La comparaison par RMN HRMAS entre tissus sain et tumoral prélevés chez le même patient a permis de déterminer le motif métabolique du cancer colorectal et les métabolites clefs dans la différenciation des deux groupes (Chan et al. 2009, (Jordan et al. 2009, Righi et al. 2009, Piotto et al. 2009, Tessem et al. 2010). L’adénocarcinome colique montre une augmentation des taux de glycine, lactate, acétate, taurine et lipides. Par contre, le tissu sain est caractérisé par une abondance majeure de myoinositol (Piotto et al. 2009). Très intéressante est la forte corrélation démontrée entre le profil métabolique d’échantillons tissulaires tumoraux (Cho et dérivées) et une instabilité microsatellitaire fréquemment retrouvée dans certains types de cancer colorectaux (Tessem et al. 2010).

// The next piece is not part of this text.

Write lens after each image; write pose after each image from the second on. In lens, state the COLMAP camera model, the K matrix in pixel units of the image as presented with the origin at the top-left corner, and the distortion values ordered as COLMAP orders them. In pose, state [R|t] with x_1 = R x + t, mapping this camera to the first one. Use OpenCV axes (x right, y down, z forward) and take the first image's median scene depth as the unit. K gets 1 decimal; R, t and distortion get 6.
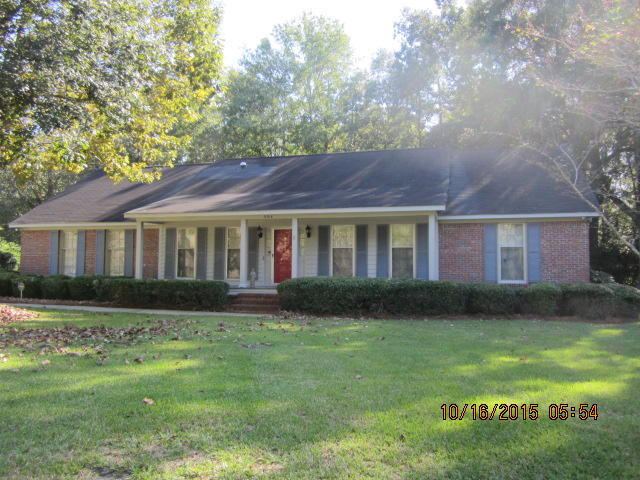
lens RADIAL K [[522.1, 0, 318.7], [0, 522.1, 241.1], [0, 0, 1]] dist [-0.040214, 0.007442]
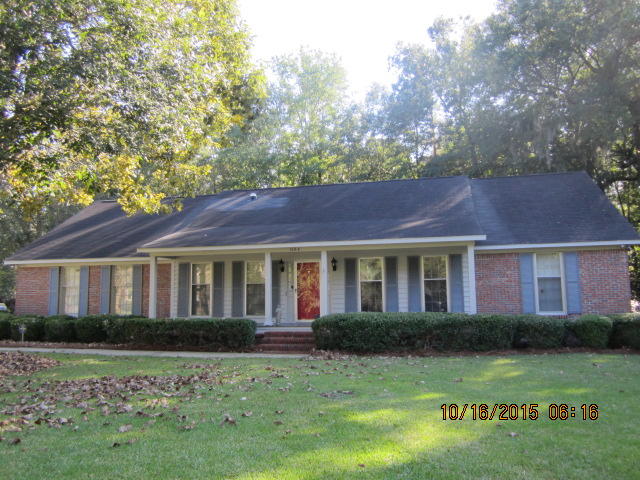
lens RADIAL K [[522.1, 0, 320.5], [0, 522.1, 239.1], [0, 0, 1]] dist [-0.040214, 0.007442]
pose [[0.998672, -0.012443, 0.049994, -0.091812], [0.015739, 0.997689, -0.066093, -0.001993], [-0.049056, 0.066792, 0.996560, 0.051405]]
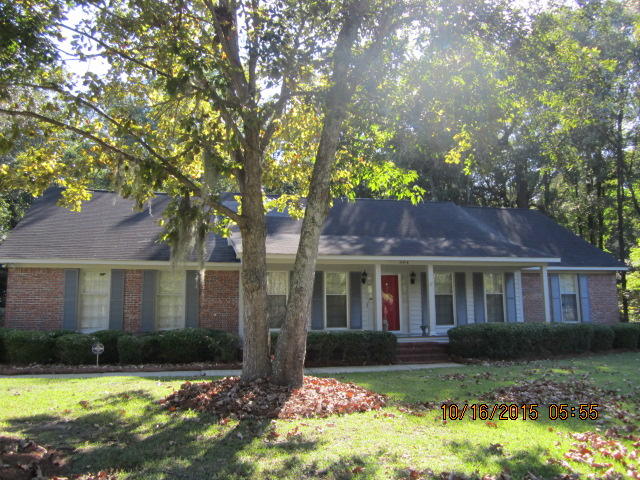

La métabolomique représente une occasion unique d’explorer le processus complexes de la cancérogenèse et de la biologie tumorale dans le sens plus large. La métabolomique permet à la fois une exploration analytique de « découverte » mais également de cibler des aspects spécifiques du métabolisme néoplasique. Un exemple élégant à ce propos est constitué par les isocitrate déshydrogénases 1 et 2 (IDH1 et IDH2) nicotinamide adénine dinucléotide phosphate (NADP) dépendantes, qui montrent fréquemment une altération fonctionnelle liée à des mutations ponctuelles dans les gliomes (Yan et al. 2009). A partir d’études métabolomiques, on peut mettre en évidence que les formes mutées de IDH1 et 2 catalysent la synthèse du (R)-2-hydroxyglutarate (2HG), à partir de l’α-kétoglutarate (α-KG) (42). Le profilage métabolique par LC-MS/MS et GC- MS des cellules de gliome a montré que les mutations IDH 1 et 2 sont responsables d’une réduction nette de niveau des acides aminés N-acétylés ainsi que des intermédiaires du cycle de Krebs avec en conséquence une accumulation des substrats biosynthétiques, sans affecter en evanche le processus de glycolyse (Reitman et al. 2011). En autre, les effets des mutations IDH 1 et 2 sur le métabolome étaient très semblables aux changements observés dans les cellules normales après traitement avec 2HG. Il semblerait donc que ce soit la production de l’oncometabolite 2HG, et non le dysfonctionnement de IDH, qui constitue la clef du processus pathogéne (Reitman et al. 2011). Très intéressante est l'étude récente de Jain et al. concernant l’exploration du profil métabolomique extracellulaire à partir de lignées cellulaires néoplasiques NCI-60 de l'Institut National du Cancer américain (Jain et al. 2012). Selon cette étude, la consommation de glycine était corrélée au taux de prolifération cellulaire

néoplasique, sans affecter la croissance des cellules non cancéreuses, suggérant une caractéristique spécifique du cancer et l’implication de la voie de biosynthèse des nucléotides puriques.

Malgré ces avancées dans la connaissance du métabolome tumoral, il persiste encore plusieurs lacunes importantes. En particulier, il est difficile de généraliser les résultats obtenus à partir de chaque type tumoral compte tenu de la variabilité métabolomique constatée entre les différentes néoplasies avec comme conséquence directe l’incapacité de déterminer un profil métabolomique tumoral global (Griffin et al. 2004). Toutefois, à partir du profil métabolomique lipidique urinaire, les sujets atteints de cancer ont étés discriminés des volontaires sains avec une precision de 83% (Bathern et al. 2000).